While there are many things we might legitimately dislike about the holiday season—such as added stress, endless consumerism, and (painfully) repetitive Christmas songs—there is one thing that makes it all worthwhile. The Christmas season provides countless opportunities to connect with non-believers in genuine ways for redemptive purposes.
Here are 10 examples of how we can connect with our non-believing friends and family during the holiday season—
1. Encourage your kids to invite someone to their Christmas program.
If you have children (or if you are able to influence kids in your life), this is a way to involve them. Sometimes unbelieving family or friends are more likely to respond to a child’s invitation—or to attend a child’s program—than they are to simply “go to church.” Consider going out for dessert and conversation afterward.
2. Host a Christmas party.
Invite friends—believers and unbelievers—to your home for a meal. Don’t put pressure on yourself (or your guests) for Gospel conversations to happen. Just celebrate Christmas and ask God to lead.
3. Take treats to the neighbors.
If you want to connect with people in your life (such as your neighbors, the mailman, or the kids’ school bus driver), deliver a plate of treats and include a handwritten note.
4. Invite someone to your church’s Christmas (or Christmas Eve) service.
Inviting an unbeliever to attend a church service may not seem creative, but in an era where people can be easily offended, Christians often hesitate to invite people to church. The good news: Even non-religious people understand that the Christmas season is about the Christmas story, and many—who would otherwise not step foot in church—appreciate the opportunity to go to a service during the Christmas season.
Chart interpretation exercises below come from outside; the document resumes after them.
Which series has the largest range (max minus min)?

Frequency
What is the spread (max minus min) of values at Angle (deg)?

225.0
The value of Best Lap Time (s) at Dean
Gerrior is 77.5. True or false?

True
5. Look for hurting people.
The holidays can be especially difficult for someone who has recently been through something hard, such as the death of a family member, loss of a job, or end of a relationship. Which of your friends or family members may struggle through this holiday season? Reaching out to them with a note or a phone call could naturally lead to opportunities to discuss the love of Christ (either now or in the future). And, at the very least, you have the opportunity to show God’s love—which is just as important.
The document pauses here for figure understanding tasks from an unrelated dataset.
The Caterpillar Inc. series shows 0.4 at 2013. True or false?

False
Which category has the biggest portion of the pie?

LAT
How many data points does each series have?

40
6. Create a community Christmas event.
This may sound overwhelming, but it doesn’t need to be. Work with a group or your church family to create an event—large or small—specifically for the community. Consider hosting it in a place other than your church building if you think it would deter people from coming. Host a Christmas party, coffee drop-in, carol sing, or girls night out. People love holiday-themed events.
7. Leverage social media.
You may have somebody in your contacts who would respond well to an invitation to go to church or to celebrate Christmas with you. Instead of assuming you know who would or wouldn’t want to be invited to an event, make the invite open to all. Post your church’s events on social media and make a standing invitation to everyone on your list.
8. Plan a low-key Christmas concert.
Take Christmas music (and optional treats) to a nursing home or hospital. If not a concert, consider caroling room to room. What a gift for people who can’t celebrate the season like they might prefer.
9. Reach children in need.
Most communities host opportunities to provide gifts for kids in need, but why not take this a step further? Reach out to local foster care agencies and ask for specific ways you can meet needs. Consider hosting an event for children or taking gifts to families who can’t afford them. And then show them dignity by building relationships and not just making donations.
10. Be a friend.
Though simple, this is the best strategy on the list. Nobody wants to feel like a project, but everybody wants to have a friend. Be a genuine friend, and conversations will naturally happen that lead to Gospel opportunities.
If you choose to do one or more of these ideas and you don’t get the results you hoped for, don’t be discouraged. Each of these ideas could easily be seeds that you plant that will grow into opportunities later. God never calls us to save anybody, but He does want us to love and care.
By this all people will know that you are My disciples, if you have love for one another (John 13:35).